We think, however, that the learned circuit judge erred in his instruction that the measure of damages is “the difference between the price offered in the message and the market value of the cotton at the time it was delivered.” The proof showed that the plaintiff could have obtained $.0925 for the cotton if sold at the time that the message should have been delivered, and the ■ difference between this price and the price contained in the delayed message is the correct measure of damages. The plaintiff could not augment the damage by waiting for the delivery of the message beyond the time that it should have been delivered; and when it failed to accept the highest obtainable price, it assumed the risk of a depreciation in the market price. The very reason upon which the plaintiff is allowed to recover according to the increased price Offered in the delayed message demands that he should only be allowed to recover the difference between that price and the next lowest obtainable price at that time, i. e., that he is seeking the highest market price for the purpose of making a sale, and is presumed to be willing to accept the highest price offered. He cannot be allowed to speculate upon his chances of recovery by waiting for the delayed message.
This rule might not apply where the article was one having no ready market value, as in that instance it would be necessary to sell, in order to establish the difference between the price offered and the price at which the article could be sold.
The Supreme Court of Iowa, in the case of Herron v.
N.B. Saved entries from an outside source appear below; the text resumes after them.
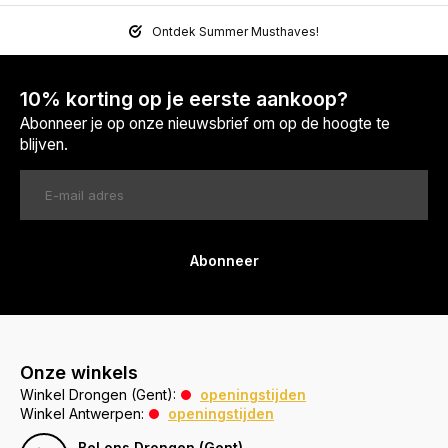
Ontdek Summer Musthaves!
10% korting op je eerste aankoop?
Abonneer je op onze nieuwsbrief om op de hoogte te
blijven.
Abonneer
Onze winkels
Winkel Drongen (Gent):
openingstijden
Winkel Antwerpen:
openingstijden
Bel ons Drongen (Gent)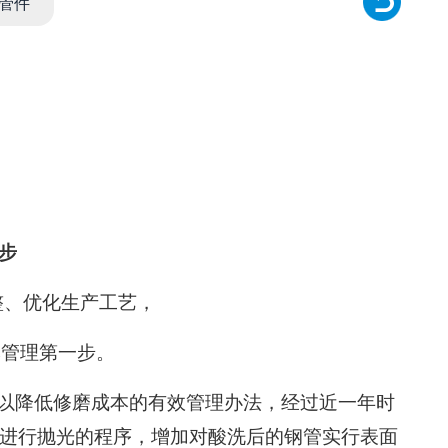
管件
步
整、优化生产工艺，
本管理第一步。
可以降低修磨成本的有效管理办法，经过近一年时
进行抛光的程序，增加对酸洗后的钢管实行表面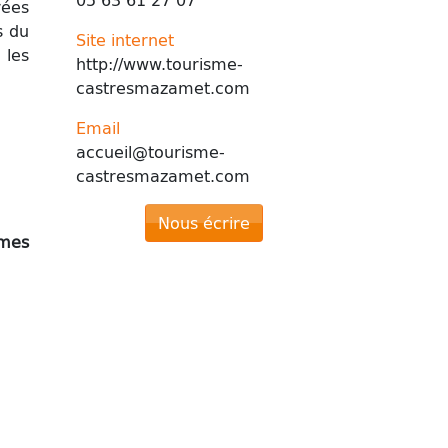
rées
s du
Site internet
 les
http://www.tourisme-
castresmazamet.com
Email
accueil@tourisme-
castresmazamet.com
Nous écrire
imes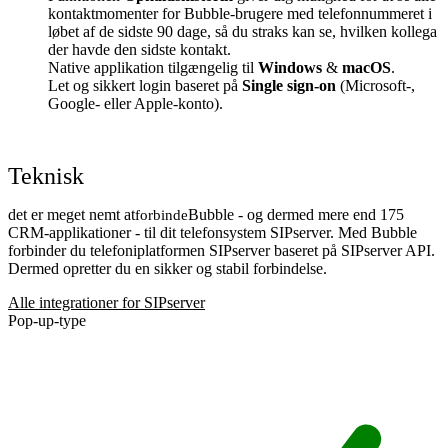
kontaktmomenter for Bubble-brugere med telefonnummeret i
løbet af de sidste 90 dage, så du straks kan se, hvilken kollega
der havde den sidste kontakt.
Native applikation tilgængelig til
Windows
&
macOS
.
Let og sikkert login baseret på
Single sign-on
(Microsoft-,
Google- eller Apple-konto).
Teknisk
det er meget nemt at
Bubble - og dermed mere end 175
forbinde
CRM-applikationer - til dit telefonsystem SIPserver. Med Bubble
forbinder du telefoniplatformen SIPserver baseret på SIPserver API.
Dermed opretter du en sikker og stabil forbindelse.
Alle integrationer for SIPserver
Pop-up-type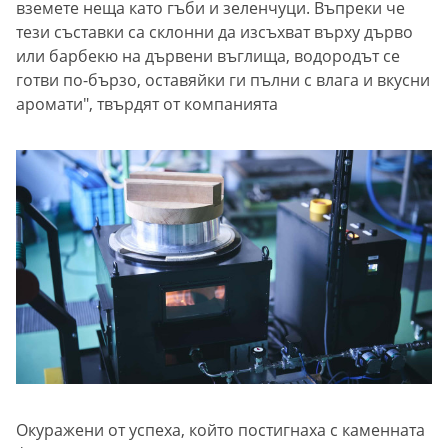
вземете неща като гъби и зеленчуци. Въпреки че
тези съставки са склонни да изсъхват върху дърво
или барбекю на дървени въглища, водородът се
готви по-бързо, оставяйки ги пълни с влага и вкусни
аромати", твърдят от компанията
Окуражени от успеха, който постигнаха с каменната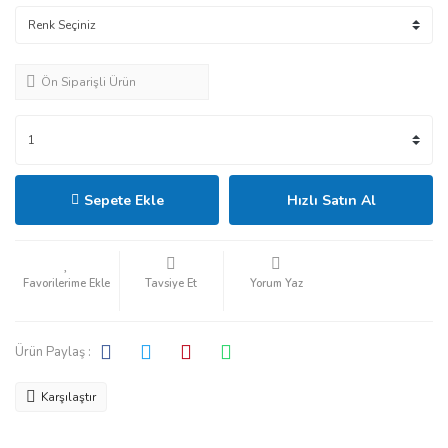
Ön Siparişli Ürün
Sepete Ekle
Hızlı Satın Al
Tavsiye Et
Yorum Yaz
Ürün Paylaş :
Karşılaştır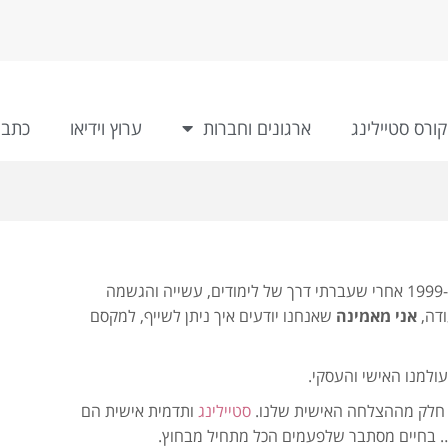
קורס סטיילינג
ארגונים וחברות
ערוץ וידיאו
כתבו
" הקמתי ב-1999 אחרי שעברתי דרך של לימודים, עשייה והגשמה
ודה,
אני מאמינה
שאנחנו יודעים איך ניתן לשייף, למקסם
ולמנו האישי והעסקי.
ם חלק מההצלחה האישית שלנו.
סטיילינג
ותדמית אישית הם
… בחיים מסתבר שלפעמים הכל מתחיל מבחוץ.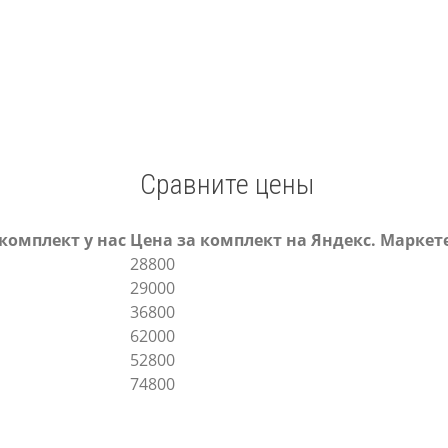
Сравните цены
комплект у нас
Цена за комплект на Яндекс. Маркет
28800
29000
36800
62000
52800
74800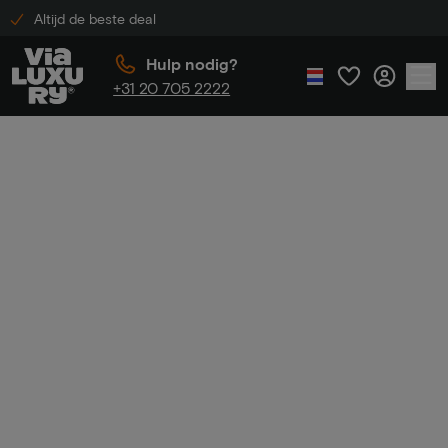
Altijd de beste deal
Hulp nodig?
+31 20 705 2222
Home
Luxe romantische hotel overnachting
Luxe romantische
hotel
overnachting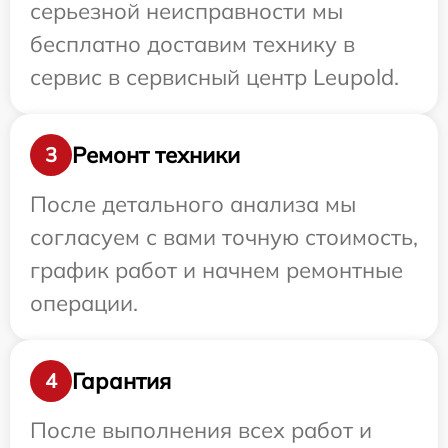
серьезной неисправности мы
бесплатно доставим технику в
сервис в сервисный центр Leupold.
Ремонт техники
3
После детального анализа мы
согласуем с вами точную стоимость,
график работ и начнем ремонтные
операции.
Гарантия
4
После выполнения всех работ и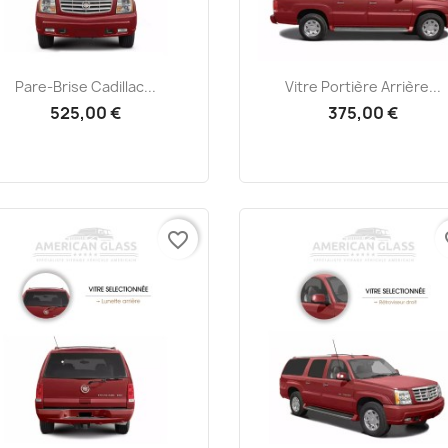
Aperçu rapide
Aperçu rapide


Pare-Brise Cadillac...
Vitre Portière Arrière...
525,00 €
375,00 €
favorite_border
fa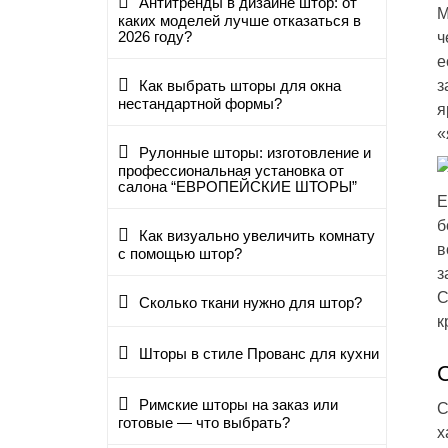
Антитренды в дизайне штор: от
М
каких моделей лучше отказаться в
2026 году?
ч
е
з
Как выбрать шторы для окна
нестандартной формы?
я
«
Рулонные шторы: изготовление и
профессиональная установка от
салона “ЕВРОПЕЙСКИЕ ШТОРЫ”
Е
б
Как визуально увеличить комнату
в
с помощью штор?
з
С
Сколько ткани нужно для штор?
к
Шторы в стиле Прованс для кухни
Римские шторы на заказ или
С
готовые — что выбрать?
х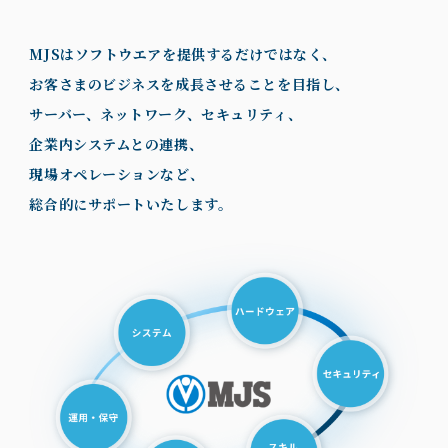
MJSはソフトウエアを提供するだけではなく、
お客さまのビジネスを成長させることを目指し、
サーバー、ネットワーク、セキュリティ、
企業内システムとの連携、
現場オペレーションなど、
総合的にサポートいたします。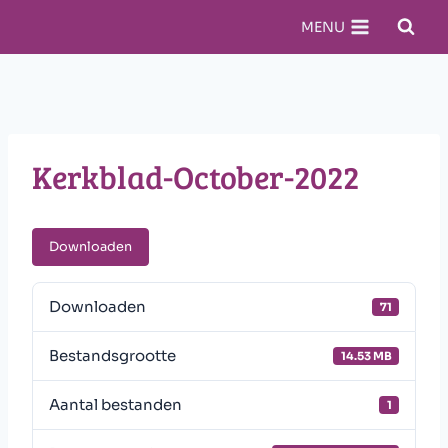
Doorgaan
MENU
naar
inhoud
Kerkblad-October-2022
Downloaden
Downloaden
71
Bestandsgrootte
14.53 MB
Aantal bestanden
1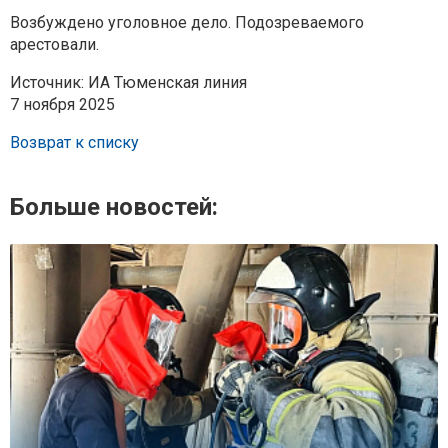
Возбуждено уголовное дело. Подозреваемого
арестовали.
Источник: ИА Тюменская линия
7 ноября 2025
Возврат к списку
Больше новостей: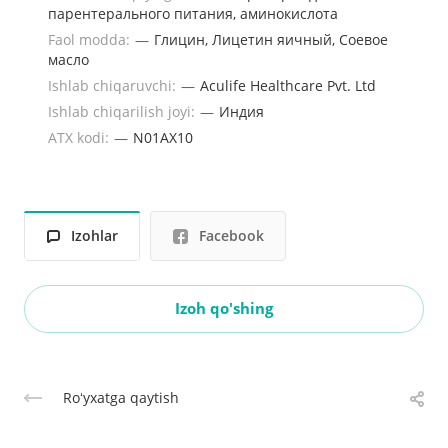
парентерального питания, аминокислота
Faol modda:
—
Глицин, Лицетин яичный, Соевое
масло
Ishlab chiqaruvchi:
—
Aculife Healthcare Pvt. Ltd
Ishlab chiqarilish joyi:
—
Индия
ATX kodi:
—
N01AX10
Izohlar
Facebook
Izoh qo'shing
Roʻyxatga qaytish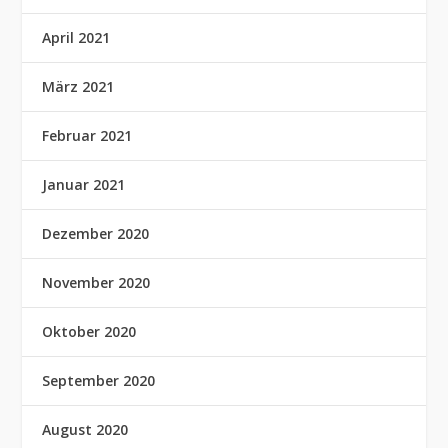
April 2021
März 2021
Februar 2021
Januar 2021
Dezember 2020
November 2020
Oktober 2020
September 2020
August 2020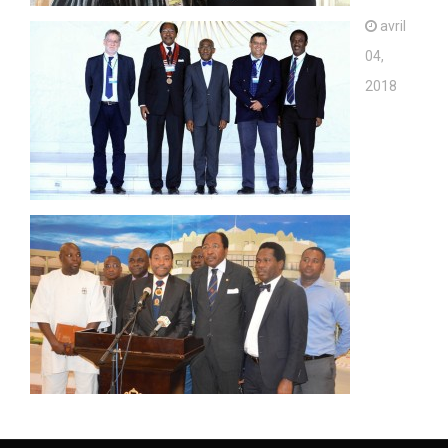
avril
04,
2018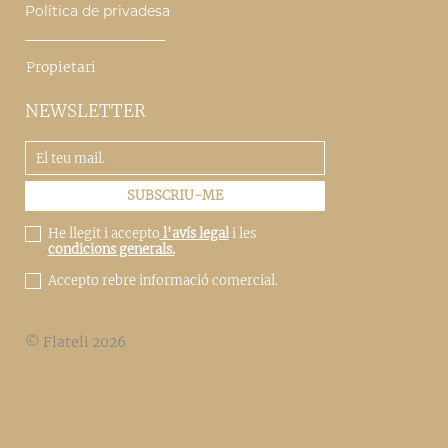
Política de privadesa
Propietari
NEWSLETTER
He llegit i accepto
l'avís legal
i les
condicions generals.
Accepto rebre informació comercial.
© Flateli 2026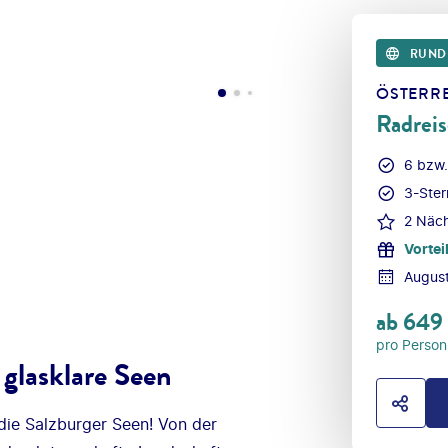
RUND
ÖSTERR
Radreis
6 bzw.
3-Ster
2 Näch
Vortei
Augus
ab
649
pro Person
t glasklare Seen
HOTE
 die Salzburger Seen! Von der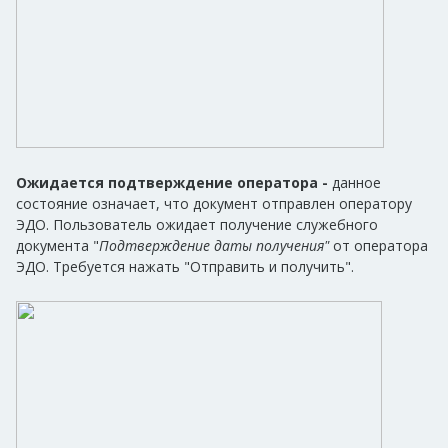
Ожидается подтверждение оператора -
данное
состояние означает, что документ отправлен оператору
ЭДО. Пользователь ожидает получение служебного
документа "
Подтверждение даты получения"
от оператора
ЭДО. Требуется нажать "Отправить и получить".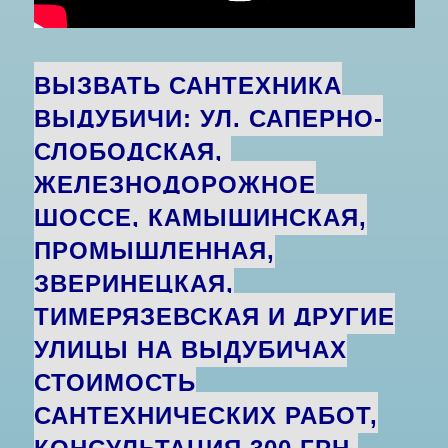
ВЫЗВАТЬ САНТЕХНИКА
ВЫДУБИЧИ: УЛ. САПЕРНО-
СЛОБОДСКАЯ,
ЖЕЛЕЗНОДОРОЖНОЕ
ШОССЕ, КАМЫШИНСКАЯ,
ПРОМЫШЛЕННАЯ,
ЗВЕРИНЕЦКАЯ,
ТИМЕРЯЗЕВСКАЯ И ДРУГИЕ
УЛИЦЫ НА ВЫДУБИЧАХ
СТОИМОСТЬ
САНТЕХНИЧЕСКИХ РАБОТ,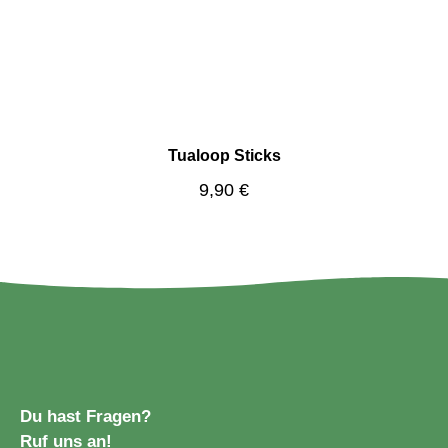
Tualoop Sticks
Regulärer Preis:
9,90 €
Du hast Fragen?
Ruf uns an!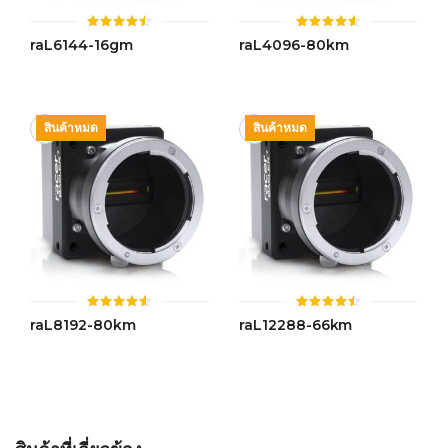
ให้
ให้
raL6144-16gm
raL4096-80km
คะแนน
คะแนน
4.46
4.55
ตั้งแต่ 1-
ตั้งแต่ 1-
5 คะแนน
5 คะแนน
สินค้าหมด
สินค้าหมด
ให้
ให้
raL8192-80km
raL12288-66km
คะแนน
คะแนน
4.51
4.49
ตั้งแต่ 1-
ตั้งแต่ 1-
5 คะแนน
5 คะแนน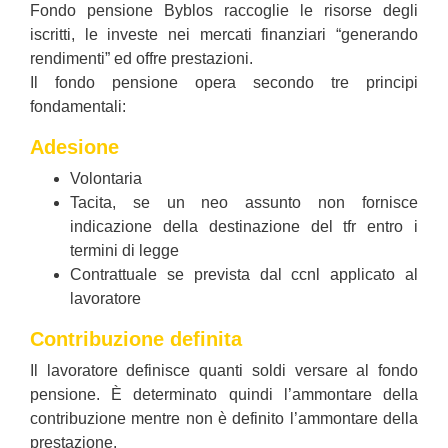
Fondo pensione Byblos raccoglie le risorse degli
iscritti, le investe nei mercati finanziari “generando
rendimenti” ed offre prestazioni.
Il fondo pensione opera secondo tre principi
fondamentali:
Adesione
Volontaria
Tacita, se un neo assunto non fornisce
indicazione della destinazione del tfr entro i
termini di legge
Contrattuale se prevista dal ccnl applicato al
lavoratore
Contribuzione definita
Il lavoratore definisce quanti soldi versare al fondo
pensione. È determinato quindi l’ammontare della
contribuzione mentre non è definito l’ammontare della
prestazione.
W. U. Tel. Co., supra, in discussing the question, says: “It is not true, as a general rule of law, that in such cases as this the plaintiff would be entitled to recover the difference betwen the price he would have received, had he been able to accept the offer, and the price he'actually received; but it appears that the plaintiff in fact sold the horse for all which could have been realized for him with reasonable effort to receive the best price obtainable. * * * Where the loss results from the failure to sell property for which there is no market value, its actual value may .be ascertained by means of the best evidence of which the case admits.”
Reversed and remanded for a new trial.
Hire, C. J., dissents as to the question of measure of damages, holding that appellee had a right to wait the remainder of that day before being put to sale, which would make the measure of damages the difference between the price offered in the delayed message and the price obtainable on the following business day.